The fighting came one month after Islamic State posted a video showing the beheading of 21 Egyptian Christians on a Libyan beach and appears to have ended insistence by the government in Tripoli – one of two that claim to rule this country – that Islamic State forces were really sympathizers of the late Libyan leader Moammar Gadhafi.
One high-ranking Misratan government official said late Sunday that Sirte’s tribal leaders have distanced themselves from Islamic State in talks with Misratans. He also said Misratan forces had killed the local Islamic State leader and an unspecified number of foreign fighters.
But Islamic State fighters still occupy the landmark Ougadougou complex, a prison and a hotel. They also control Sirte’s university, the Ibn Sina hospital and the fishing port. Misratan forces have encircled the city, thrown up four checkpoints near the power station to the west, and control the key military airport and seaport, as well as residential areas.
Misratan forces also brought in reinforcements from Misrata, 150 miles to the west, and from Sidra, Libya’s largest oil port, where Libya Dawn fighters have been battling forces aligned with Libya’s other government, which is based in Tobruk. Misratan forces appeared to be holding positions about 10 miles from Sirte on the west and south and perhaps a mile on the east.

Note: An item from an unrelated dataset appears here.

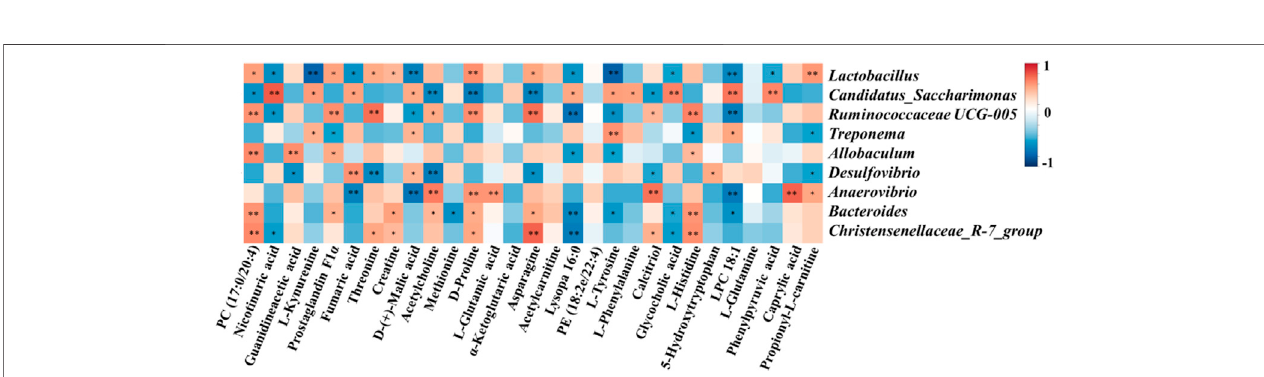
FIGURE 6 | Correlation analysis of untargeted metabolomics and 16S rRNA sequencing. Correlations between between untargeted metabolomics and gut microbiota were analyzed using spearman ’ s analysis (heatmap). X -axis represents the differential metabolites in the serum. Y -axis represents the gut microbiota with differential abundance. The colors of grids represent the correlation analysis value of spearman ’ s correlation analysis. Grids in red indicate positive correlations (correlation analysis value more than 0.1), while grids in blue indicate negative correlations (correlation analysis value less than − 0.1). Color coding scale indicates the correlation analysis value from heatmap, the deeper red or blue indicates higher correlation values. *: p < 0.05 between differential serum metabolites and gut microbiota. **: p < 0.01 between differential serum metabolites and gut microbiota.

In the early evening, Misratan troops relaxed around a campfire in a outlying field. One said the Misratans now are focused on expelling not only Islamic State but also Ansar al Shariah, the militia that the United States blames for the death of U.S. Ambassador Christopher Stevens in Benghazi.
“We need to get out Ansar al Sharia and Daesh,” said Ali Alheishi, 31, whose brother was killed during the 2011 anti-Gadhafi revolution, using an Arabic acronym for the Islamic State. “I only believe in the Libyan flag, not the black flag.”